The Mississippi River has a flood plain that is pretty good hiking when the river is low. I'm pretty sure the Arkansas, Missouri, Ohio are the same, but I've never traveled them. When the river is low I'm usually somewhere between Vicksburg, MS and Vidalia, LA. When hiking the floodplain, you're never more than five or ten miles from civilization, but It seems really remote.

Gun talk: Most survivalists own at least one .22. They are relatively quiet(You can even buy short and/or sub-sonic rounds). The bullets are really small (5 X 12-25 mm, depending on the round) so you can carry lots of them in a pocket. The last deer I killed, back before I turned all Hippy n shit, I killed with a .22, 100 yards from my dads home, and he was at home but didn't even hear the shot. 

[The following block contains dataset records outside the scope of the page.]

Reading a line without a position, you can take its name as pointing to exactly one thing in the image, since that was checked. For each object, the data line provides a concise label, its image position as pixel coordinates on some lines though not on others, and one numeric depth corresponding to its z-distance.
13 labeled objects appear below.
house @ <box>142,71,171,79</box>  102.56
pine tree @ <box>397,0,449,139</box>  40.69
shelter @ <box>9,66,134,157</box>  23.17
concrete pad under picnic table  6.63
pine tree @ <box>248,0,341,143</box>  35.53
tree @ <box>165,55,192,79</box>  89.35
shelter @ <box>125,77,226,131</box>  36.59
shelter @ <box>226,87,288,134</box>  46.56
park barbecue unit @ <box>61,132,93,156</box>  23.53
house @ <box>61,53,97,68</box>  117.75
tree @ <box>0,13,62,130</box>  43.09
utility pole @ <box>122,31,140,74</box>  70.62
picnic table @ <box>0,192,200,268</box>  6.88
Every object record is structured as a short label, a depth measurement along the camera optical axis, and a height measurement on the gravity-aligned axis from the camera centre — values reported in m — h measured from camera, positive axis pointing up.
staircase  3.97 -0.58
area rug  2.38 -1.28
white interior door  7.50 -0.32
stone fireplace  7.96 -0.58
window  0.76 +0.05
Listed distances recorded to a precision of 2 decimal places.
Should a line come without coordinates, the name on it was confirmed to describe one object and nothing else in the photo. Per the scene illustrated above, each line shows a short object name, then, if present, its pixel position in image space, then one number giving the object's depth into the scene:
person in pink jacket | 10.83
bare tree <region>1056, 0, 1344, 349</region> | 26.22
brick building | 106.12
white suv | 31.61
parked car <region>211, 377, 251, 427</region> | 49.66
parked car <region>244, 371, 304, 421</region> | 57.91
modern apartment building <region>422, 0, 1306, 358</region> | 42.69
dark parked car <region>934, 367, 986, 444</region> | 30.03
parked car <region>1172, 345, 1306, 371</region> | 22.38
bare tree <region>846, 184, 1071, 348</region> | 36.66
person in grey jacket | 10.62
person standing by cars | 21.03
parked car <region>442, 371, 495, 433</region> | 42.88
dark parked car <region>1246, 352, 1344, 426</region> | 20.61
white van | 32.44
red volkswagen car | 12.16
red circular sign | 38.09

Survivalist mentality is that with a .22 You could stuff five hundred rounds in your jean pockets, successfully hunt small game with it, and use it to quietly bushwhack a commie intruder to acquire a more powerful rifle later. 

They also have practically no recoil and you can find them in a really compact size. Look up the .22 caliber "cricket".


----------



## spoorprint

Look at the National Forests instead of the National Parks.
Less use and fewer rules.You can carry a gun in the states that permit it.
Drawback-you might run into a clear cut or some old oil wells.


----------



## Tao_of_Pi

To anyone that's interested, I know of a piece of rarely used private land that's located up in the Black Hills (South Dakota).

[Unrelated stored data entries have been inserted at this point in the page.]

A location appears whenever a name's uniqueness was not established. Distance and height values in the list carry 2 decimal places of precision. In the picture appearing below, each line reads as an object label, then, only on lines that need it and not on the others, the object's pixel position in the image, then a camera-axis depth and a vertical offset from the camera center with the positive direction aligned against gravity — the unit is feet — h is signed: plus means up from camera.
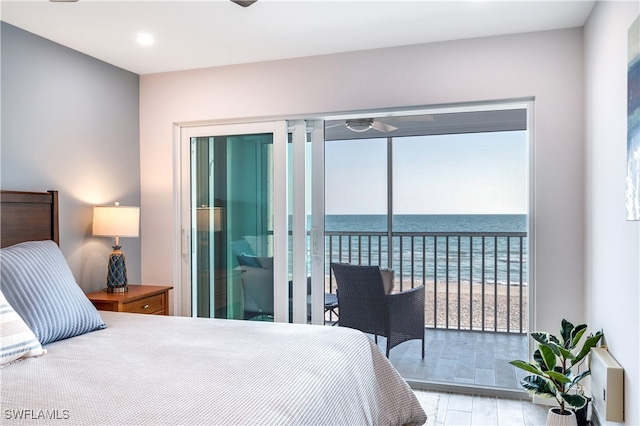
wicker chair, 13.04 -2.81
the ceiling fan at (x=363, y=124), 14.67 +2.75
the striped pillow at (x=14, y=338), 6.15 -1.78
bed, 4.73 -2.05
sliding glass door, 11.98 -0.38
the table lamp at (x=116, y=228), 10.92 -0.47
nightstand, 10.38 -2.13
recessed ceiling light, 10.15 +3.82
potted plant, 8.13 -2.95
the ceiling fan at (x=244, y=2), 7.59 +3.45
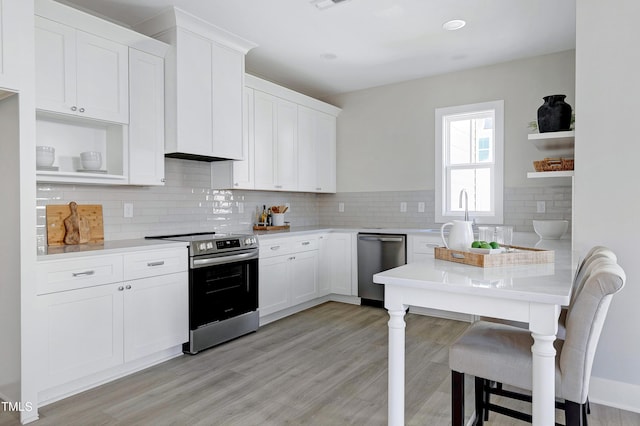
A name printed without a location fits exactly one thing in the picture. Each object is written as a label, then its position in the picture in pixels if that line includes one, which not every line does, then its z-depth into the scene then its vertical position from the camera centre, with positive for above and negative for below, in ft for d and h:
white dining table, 4.56 -1.11
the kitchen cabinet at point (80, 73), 8.50 +3.03
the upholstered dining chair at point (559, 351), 4.59 -1.91
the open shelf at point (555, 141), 8.70 +1.54
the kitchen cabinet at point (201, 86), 10.66 +3.41
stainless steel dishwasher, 14.33 -1.82
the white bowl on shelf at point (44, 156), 8.79 +1.14
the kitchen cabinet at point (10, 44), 7.04 +2.88
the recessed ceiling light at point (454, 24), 10.96 +5.02
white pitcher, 6.74 -0.48
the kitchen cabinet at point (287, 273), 12.71 -2.19
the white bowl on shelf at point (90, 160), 9.65 +1.15
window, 14.37 +1.75
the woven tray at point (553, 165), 8.88 +0.96
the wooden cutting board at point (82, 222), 9.43 -0.35
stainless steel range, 10.31 -2.17
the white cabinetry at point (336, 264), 15.39 -2.15
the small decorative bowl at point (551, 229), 10.64 -0.57
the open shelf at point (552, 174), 8.67 +0.73
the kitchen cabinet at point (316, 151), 16.08 +2.38
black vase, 8.77 +2.01
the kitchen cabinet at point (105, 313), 7.71 -2.24
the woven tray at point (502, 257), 6.05 -0.78
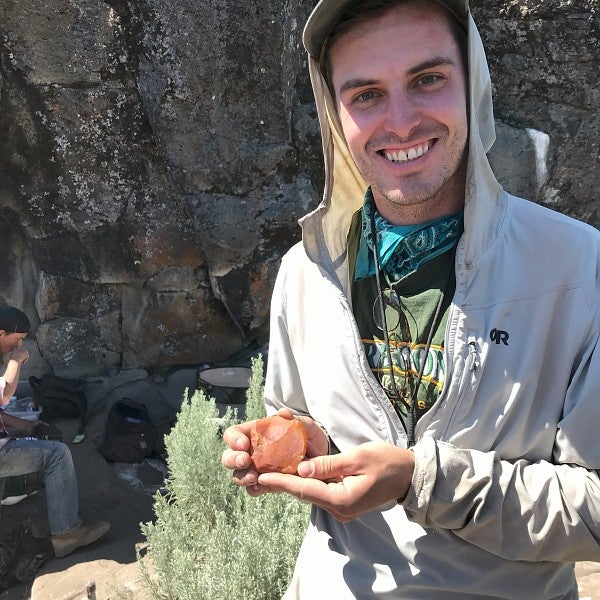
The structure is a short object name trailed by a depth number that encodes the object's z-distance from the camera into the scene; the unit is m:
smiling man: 1.24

It's of good size, and located just outside a small town called Custer. Once you get to Custer, there's a highway heading south out of town, if you take it for a few miles you'll eventually see a row of trailers on the east side of the road. The land is the wooded area directly east of these trailers. If you pass an industrial looking complex with fences, you've gone too far (it's a juvenile boot camp, a place my family knows FAR too well). From what I understand it's owned by some rich family out of Minneapolis, they only camp there for about a week during the 4th of July. Other than that it's completely left alone.

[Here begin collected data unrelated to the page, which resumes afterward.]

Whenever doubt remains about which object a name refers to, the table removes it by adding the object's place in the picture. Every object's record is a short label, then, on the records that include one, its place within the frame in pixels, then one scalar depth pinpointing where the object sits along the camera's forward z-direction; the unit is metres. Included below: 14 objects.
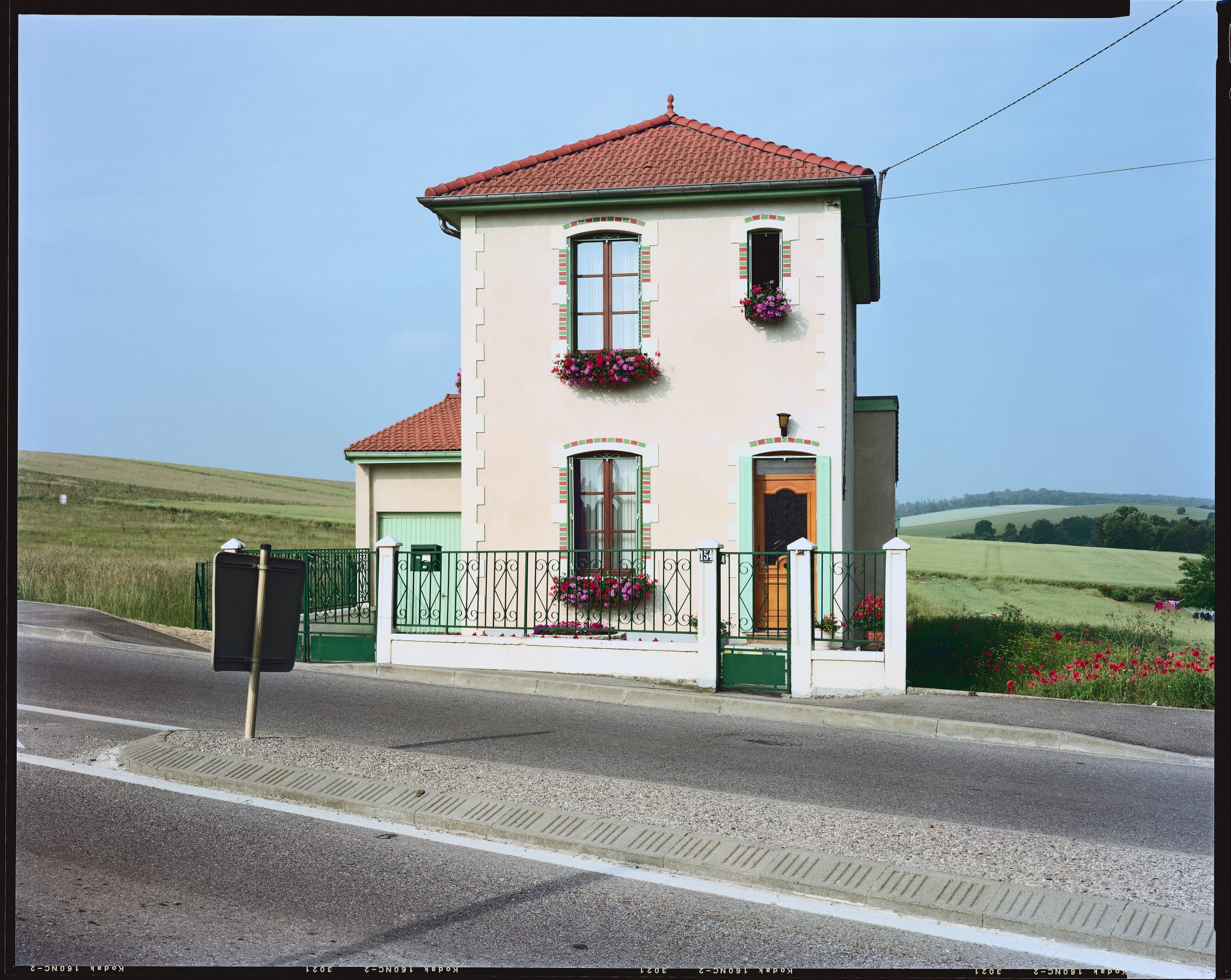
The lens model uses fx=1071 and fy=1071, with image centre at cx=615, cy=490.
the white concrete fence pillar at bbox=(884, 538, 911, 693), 11.86
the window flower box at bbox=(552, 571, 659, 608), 15.03
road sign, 7.52
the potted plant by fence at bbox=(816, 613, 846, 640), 13.83
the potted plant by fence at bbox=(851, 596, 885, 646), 12.99
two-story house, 15.25
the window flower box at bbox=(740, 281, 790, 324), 15.05
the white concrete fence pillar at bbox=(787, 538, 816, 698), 12.22
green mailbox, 14.71
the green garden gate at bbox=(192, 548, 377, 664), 14.77
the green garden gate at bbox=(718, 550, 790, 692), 12.47
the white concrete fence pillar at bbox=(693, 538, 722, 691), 12.65
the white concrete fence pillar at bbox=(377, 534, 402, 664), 14.41
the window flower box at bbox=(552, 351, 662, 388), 15.42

Anywhere in the Black Hills National forest is a great place to camp. Beautiful, very rugged, and thickly wooded, so it's fairly easy to hide out there and not be seen.


----------



## L.C.

my back yard is the foot of the ozarks. great views. just gotta watch the 'the good ol' boy "farmers". survival rifles-410 n 22 combo.i also have an 2 action 22 that brakes down and all componants fit into the stock, the combo brakes in half. cheap ? 410 granny gun. you can use different ammo instead of different cal. used to be under $100 new. now? but its good for birds to deer,and simpler is better.


----------



## scamp

My favorite place to camp out in the woods and eat fish is arkansas near the oklahoma border 
Its beautiful big waterfalls tons of bright blue springs and nobody fucks with you the cops acctually came and check on us once 
I would fish with a stick, string, hook and bugs and still catch fish 
plus theres great moonshine out there
ps. stay away from the hills (really)


----------